ARKASINDA BİRÇOK NEDEN VAR

Psikolojik yorgunluğun neden olduğunun sebebi kesin olarak her ne kadar bilinmese de ortaya çıkışını kolaylaştırıcı birtakım faktörler olduğu görüşleri bulunuyor. Bu faktörlerin en temelinde gerilimin yer aldığını belirten Psikolog Arş. Gör. Simay Yılmaz, “Sürekli gerilimli bir ortamda çalışmak, iş ömrünün ağır olması, iş-yaşam istikrarının kurulamaması ile birlikte kendine vakit ayıramamak kronik ruhsal yorgunluğun ortaya çıkmasını etkileyen faktörler ortasında. Gerilim ve iş hayatının yanı sıra aile meseleleri yahut bağlantı problemleri üzere ferdî sorunların ağır olarak yaşandığı bir periyottan geçmenin de ruhsal yorgunluğun ortaya çıkmasında tesirli olduğunu söyleyebiliriz. Kaliteli uyku, dinlenmiş hissederek uyanmak için son derece değerli.

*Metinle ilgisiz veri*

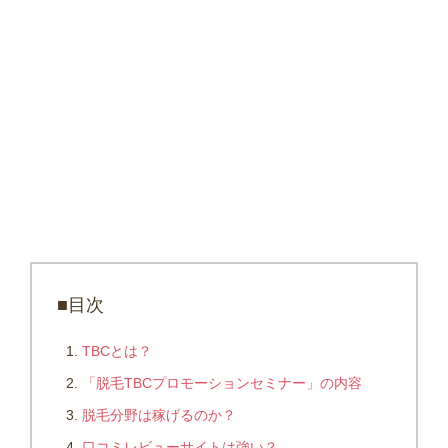
■目次
TBCとは？
「脱毛TBCプロモーションセミナー」の内容
脱毛分野は稼げるのか？
口コミレビューサイトは強い？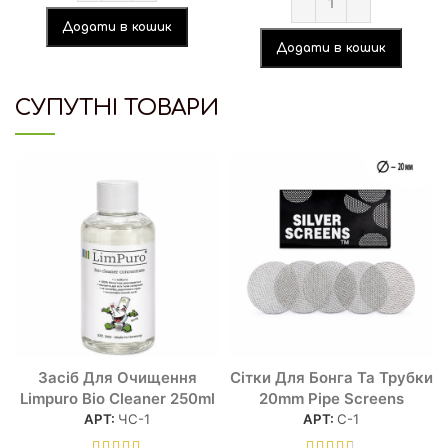
Додати в кошик
Додати в кошик
СУПУТНІ ТОВАРИ
Засіб Для Очищення
Сітки Для Бонга Та Трубки
Limpuro Bio Cleaner 250ml
20mm Pipe Screens
АРТ:
ЧС-1
АРТ:
С-1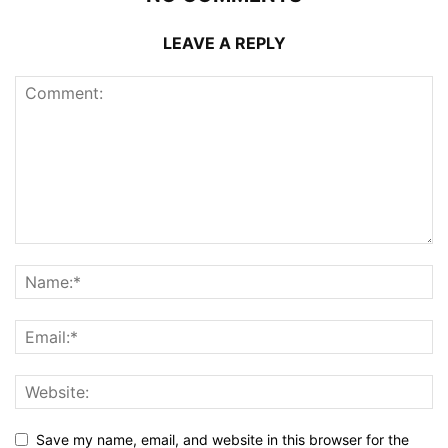
LEAVE A REPLY
Save my name, email, and website in this browser for the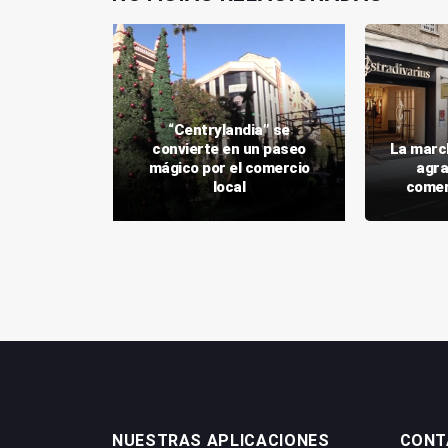
“Centrylandia” se
convierte en un paseo
La marc
 juegos de
mágico por el comercio
agra
ardinillos
local
comer
NUESTRAS APLICACIONES
CONT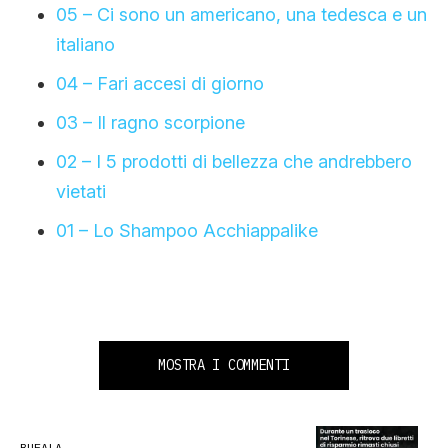
05 – Ci sono un americano, una tedesca e un
italiano
04 – Fari accesi di giorno
03 – Il ragno scorpione
02 – I 5 prodotti di bellezza che andrebbero
vietati
01 – Lo Shampoo Acchiappalike
MOSTRA I COMMENTI
BUFALA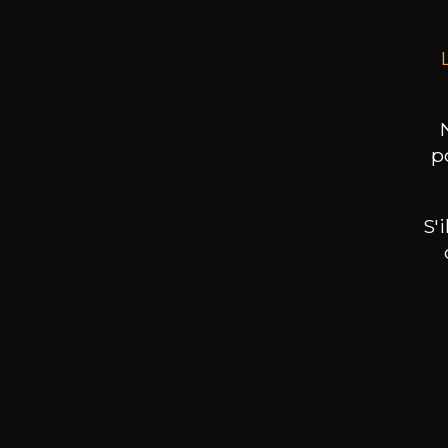
p
S'
Nos promotions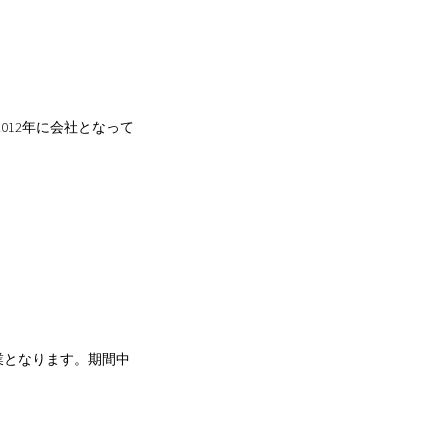
012年に会社となって
休業となります。期間中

Bu sebeple uyku düzensizliği, geceleri aydınlık ortamda uyumak, kâfi uykuyu alamamak üzere problemler kronik yorgunluğu tetikleyebilir” dedi.

‘TEDAVİ SÜRECİ ŞAHISTAN BİREYE DEĞİŞİYOR’

Psikolojik yahut mental yorgunluk tanısı alan şahsa destek ilaçlar yahut ruhsal süreçler kapsamında gerekli tedavi ve terapi uygulanabiliyor. Bu süreçte, ruhsal yahut fizikî seviyede kronik yorgunluğa yol açan tetikleyici etkenlerin neler olduğunun tespit edilmesi hayli büyük değer taşıyor. Yılmaz, “Psikolojik yorgunluğun tedavi süreci; ruhsal yorgunluğun yoğunluğuna, kişisel özelliklere ve kişinin motivasyonuna bağlı olarak değişiklik gösteriyor. Ruhsal tedavi sürecinde ‘Bilişsel Davranışçı Terapi’den faydalanılabilir. Olumsuz his ve fikirlerin olumlularla yer değiştirmesi hedeflenir. Bireyde gerilime yol açan etkenlerin belirlenmesi ve bu gerilim etkenleri ile baş edebilme hünerlerinin geliştirilmesi amaçlanır. Davranışsal seviyede ise kişinin sevdiği ve ona güzel gelen aktivitelere yönelmesi, kendisine daha fazla vakit ayırması, nizamlı bir antrenman planı yapması da yorgunluğunun geçmesinde epey kıymetlidir. Birebir vakitte, kişinin dinlenmeye ayırdığı vakit dilimini giderek azaltması ve yapmak için güç bulamadığı işleri küçük modüllere ayırarak yapması konusunda planlama yapılabilir. Bunların yanı sıra kişinin iş ömründe küçük fakat tesirli düzenlemeler yapması, toplumsal ilgilerini geliştirmeye yönelik adımlar atması ve iş yükünü hafifletmeye yönelik planlama yapması ruhsal yorgunluğun tedavi sürecinde epeyce önemli” halinde açıkladı.